Introducing User Simulation in ADK Evaluation

Published on Nov 7, 2025 Dima Melnyk, Product Manager, Cloud AI Sita Lakshmi Sangameswaran, Senior Developer Relations Engineer, Cloud AI Agents are naturally conversational, often requiring fol

Published on Nov 7, 2025

Dima Melnyk, Product Manager, Cloud AI
Sita Lakshmi Sangameswaran, Senior Developer Relations Engineer, Cloud AI

Agents are naturally conversational, often requiring follow-up questions, clarification, or additional details from users. Creating manual tests for such interactions is tedious and fragile—any minor change in the agent’s behavior can break scripted tests, making maintenance frustrating.

To address this, we’re launching a new feature in the Agent Development Kit (ADK): User Simulation. This tool enables more dynamic, realistic evaluations of your agent’s ability to understand and achieve user intent, moving beyond rigid, scripted testing.

What Is the User Simulator?
Powered by large language models (LLMs), the User Simulator generates user prompts based on high-level goals. It is integrated directly into the ADK, allowing local execution for quick, iterative testing. Instead of a separate service, it dynamically creates conversations that reflect real user behavior, making testing more flexible and natural.

How It Works
Defining a Conversation Scenario
Instead of pre-written dialogue, you define a JSON object called a ConversationScenario, which includes:
– starting_prompt: The initial user message.
– conversation_plan: A natural language description of the user’s goal.

For example, for an agent that rolls dice and checks prime numbers:
{
“scenarios”: [
{
“starting_prompt”: “What can you do for me?”,
“conversation_plan”: “Ask the agent to roll a 20-sided die. Afterward, ask if the number is prime.”
}
]
}

When you run the evaluation, the simulator generates a conversation that continues until the conversation_plan’s goal is achieved, regardless of specific prompts or responses. An example:

USER: What can you do for me?
AGENT: I can roll dice and check if numbers are prime. How can I help?
USER: Roll a 20-sided die.
AGENT: Result is 17.
USER: Is 17 prime?
AGENT: Yes, it is.

This approach ensures tests focus on outcomes, not exact wording, making them resilient to stylistic or internal changes.

Configuring the Simulator
You can customize the simulation with an EvalConfig file, adjusting parameters such as:
– Model: Choose the underlying user model (e.g., gemini-2.5-flash).
– Model settings: Fine-tune model behavior.
– Turn budget: Limit maximum interactions to avoid infinite loops.
– Custom behaviors: Adjust how the user acts within defined goals.

In conclusion, the new User Simulation feature in ADK enables more adaptable, realistic testing of conversational agents, improving development efficiency and robustness.

FAQs

Q: What is the main benefit of User Simulation in ADK?
A: It allows for more natural, goal-oriented testing by generating dynamic conversations, reducing manual scripting effort and improving test resilience.

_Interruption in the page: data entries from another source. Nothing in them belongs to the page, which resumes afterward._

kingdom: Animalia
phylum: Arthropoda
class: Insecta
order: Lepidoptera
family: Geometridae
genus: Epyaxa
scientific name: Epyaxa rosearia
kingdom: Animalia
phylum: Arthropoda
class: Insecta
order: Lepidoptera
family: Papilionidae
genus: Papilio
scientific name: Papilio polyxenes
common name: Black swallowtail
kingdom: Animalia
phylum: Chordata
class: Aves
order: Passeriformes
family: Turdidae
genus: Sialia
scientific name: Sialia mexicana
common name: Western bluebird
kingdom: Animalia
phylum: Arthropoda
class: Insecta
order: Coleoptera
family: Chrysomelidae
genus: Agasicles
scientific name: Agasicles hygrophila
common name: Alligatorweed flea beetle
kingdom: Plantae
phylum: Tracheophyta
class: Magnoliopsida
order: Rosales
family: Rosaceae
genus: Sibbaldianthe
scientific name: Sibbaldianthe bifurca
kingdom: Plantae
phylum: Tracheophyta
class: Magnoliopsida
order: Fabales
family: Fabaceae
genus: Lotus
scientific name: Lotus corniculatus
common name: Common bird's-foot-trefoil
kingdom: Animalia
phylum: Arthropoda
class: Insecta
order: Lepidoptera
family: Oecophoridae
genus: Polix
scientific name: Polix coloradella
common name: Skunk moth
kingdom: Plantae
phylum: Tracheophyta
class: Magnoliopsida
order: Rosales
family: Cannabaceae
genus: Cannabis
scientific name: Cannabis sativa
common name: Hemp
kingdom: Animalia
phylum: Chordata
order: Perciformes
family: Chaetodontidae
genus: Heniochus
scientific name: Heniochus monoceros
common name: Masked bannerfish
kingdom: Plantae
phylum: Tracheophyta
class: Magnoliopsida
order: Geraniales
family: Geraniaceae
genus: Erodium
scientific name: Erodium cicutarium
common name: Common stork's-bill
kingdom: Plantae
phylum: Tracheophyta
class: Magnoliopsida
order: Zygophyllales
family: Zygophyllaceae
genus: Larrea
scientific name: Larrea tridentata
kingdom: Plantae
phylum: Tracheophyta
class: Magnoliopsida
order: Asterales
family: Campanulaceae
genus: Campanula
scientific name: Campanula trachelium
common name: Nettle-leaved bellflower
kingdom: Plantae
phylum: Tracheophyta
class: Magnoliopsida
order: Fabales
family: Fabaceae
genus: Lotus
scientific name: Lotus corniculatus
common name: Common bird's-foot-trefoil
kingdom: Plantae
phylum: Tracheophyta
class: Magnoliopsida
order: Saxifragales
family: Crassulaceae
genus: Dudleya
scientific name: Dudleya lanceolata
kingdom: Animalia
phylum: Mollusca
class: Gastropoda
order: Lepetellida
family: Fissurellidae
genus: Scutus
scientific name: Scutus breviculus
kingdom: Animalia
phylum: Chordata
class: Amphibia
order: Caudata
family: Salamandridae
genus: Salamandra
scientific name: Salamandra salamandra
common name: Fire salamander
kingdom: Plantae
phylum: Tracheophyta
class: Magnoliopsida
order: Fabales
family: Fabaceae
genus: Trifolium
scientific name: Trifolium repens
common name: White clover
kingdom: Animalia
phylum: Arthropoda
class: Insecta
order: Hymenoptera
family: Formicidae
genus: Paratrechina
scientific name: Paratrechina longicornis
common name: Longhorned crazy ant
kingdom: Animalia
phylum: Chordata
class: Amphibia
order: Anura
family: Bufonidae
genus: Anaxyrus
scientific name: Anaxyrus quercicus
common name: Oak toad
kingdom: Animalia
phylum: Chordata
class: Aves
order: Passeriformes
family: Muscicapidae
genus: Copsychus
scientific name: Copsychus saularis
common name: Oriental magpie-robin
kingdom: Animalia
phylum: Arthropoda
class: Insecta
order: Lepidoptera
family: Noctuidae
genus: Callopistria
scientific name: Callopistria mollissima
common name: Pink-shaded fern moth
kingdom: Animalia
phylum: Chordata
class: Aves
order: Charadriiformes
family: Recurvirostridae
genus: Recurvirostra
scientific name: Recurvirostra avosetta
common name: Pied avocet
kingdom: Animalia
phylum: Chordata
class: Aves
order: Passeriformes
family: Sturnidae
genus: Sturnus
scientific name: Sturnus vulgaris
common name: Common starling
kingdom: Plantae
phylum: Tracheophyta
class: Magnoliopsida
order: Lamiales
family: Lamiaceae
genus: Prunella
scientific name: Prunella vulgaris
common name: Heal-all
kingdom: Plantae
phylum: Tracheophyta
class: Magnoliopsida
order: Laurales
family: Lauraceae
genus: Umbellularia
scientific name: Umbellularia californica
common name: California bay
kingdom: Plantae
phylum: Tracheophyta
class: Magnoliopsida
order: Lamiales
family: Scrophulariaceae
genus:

Q: Can I customize how the simulator behaves?
A: Yes, through the EvalConfig, you can control model selection, interaction limits, and specific user behaviors.

Q: Does this replace manual testing entirely?
A: No, it complements manual testing by providing scalable, automatic evaluation, but manual testing may still be useful for detailed case analysis.

Q: Is the User Simulator suitable for all types of agents?
A: It is most effective for agents involved in multi-turn, goal-driven interactions, especially where flexible conversation flows are needed.